Album de transition vers la maturité de l’œuvre martinienne, « La Tiare d’Oribal » présente bien des qualités tant au niveau de l’action racontée que du graphisme. Côté scénario, l’unité d’action est parfaite (remettre sur son trône un roitelet oriental, Oribal, dépossédé de son autorité légitime par de vilains comploteurs), et, pour la première fois, le récit commence en pleine action, au lieu de passer par la phase inévitable de l’exposé du problème, de la mission à assumer, des préparatifs de départ, etc. Si bien que le lecteur a l’impression, jusqu’à la planche 10, d’avoir raté un épisode : on ne sait pas ce que fait Alix en plein Proche-Orient, ni qui est ce jeune homme au teint bruni qui l’accompagne (et dont on tarde à savoir le nom) ; il faut attendre la planche 11 pour qu’Oribal se lance dans la description du contexte narratif, et donc des raisons de la quête d’Alix.

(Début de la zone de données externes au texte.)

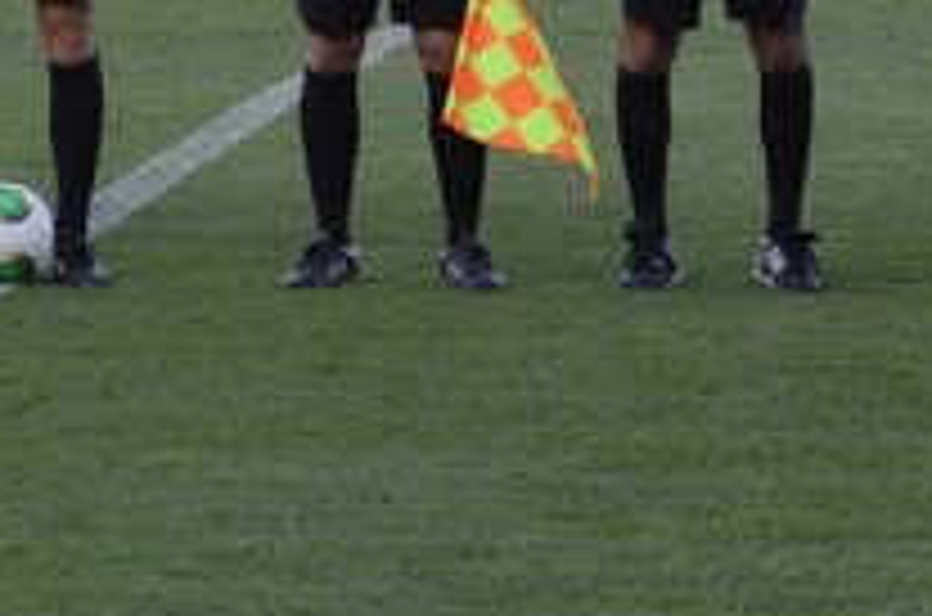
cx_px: 176
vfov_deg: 3.8
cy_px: -94
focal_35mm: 359
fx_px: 9277
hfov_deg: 5.7
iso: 400
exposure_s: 1/250
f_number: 5
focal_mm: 55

Graphiquement, Jacques Martin fait la transition entre deux âges de son œuvre : Alix et les autres personnages ont le visage plus large, plus réaliste en fin d’album ; les détails anatomiques (suggestion des contacts entre muscles par l’apposition de traits noirs convaincants ; et cette manière si particulière de Jacques Martin de mettre en valeur, lors des prises de vue de profil, les joues, les lèvres et le sillon nasogénien des personnages). La présence des protagonistes en devient plus séduisante, tandis que, par ailleurs, les codes vestimentaires tendent à se fixer chez les héros : Alix est maintenant affublé de sa tunique classique rouge à liserés blancs à l’encolure et à l’ourlet inférieur, et cette couleur chaude fait duo-couple avec la couleur froide de la tunique d’Enak, bleu clair et ornée de la même manière, accentuant la passion réalisatrice-solaire d’Alix, et la féminité-passive-suiveuse d’Enak.
L’action est animée sans discontinuer, et, si on retrouve Arbacès plus maléfique et brutal que jamais, lui aussi a son lot de soucis. On peut sourire à l’idée qu’un Grec, aussi habile soit-il, ait pu accéder sans problème au poste de Grand Vizir d’un petit royaume pas grec du tout, mais il fallait ce postulat pour donner du pouvoir au méchant de l’histoire. Comme il est de coutume dans la série, Alix trouve rapidement des gens qui l’aident avec amitié et cordialité, même si l’existence d’une « organisation » d’opposition nationale, comparable à un réseau de résistance (planches 21 et 22) semble peu vraisemblable à cette époque et avec les moyens de communication d’alors. Mais il fallait bien cela pour qu’Alix trouve des appuis un peu partout lors des moments critiques. Les méchants jamais tués pour de bon promènent leurs félonies un peu partout, et on peut avoir un doute sur ce qu’il advient d’Arbacès à la fin, vu la manière dont Jacques Martin le ressuscite de manière peu vraisemblable (planche 58).
L’un des tropismes de Jacques Martin est également représenté dans cet album : l’objet prodigieux, quasi magique, en tout cas dépassant l’entendement des foules et propre à les subjuguer : c’est la Tiare d’Oribal, que les héros et les méchants se disputent tout au long de l’album (on se demande comment elle n’a pas une éraflure à la fin, avec tout ce qui lui arrive !). Le lecteur s’informera des propriétés énigmatiques de cette tiare, qui lui seront révélées fort tard dans le récit, et qui se révéleront d’une complication difficilement crédible aux yeux du lecteur par rapport aux enjeux qu’elle représente. Bien entendu, Jacques Martin ne peut se passer de son cataclysme final, nettoyeur de pas mal de vilenies, mais aussi de beautés (planches 61 et 62).
La narration, plus personnelle et bien rythmée, sait maintenir une tension constante, tandis que le graphisme entre dans son âge classique. Maître Martin étend son Empire.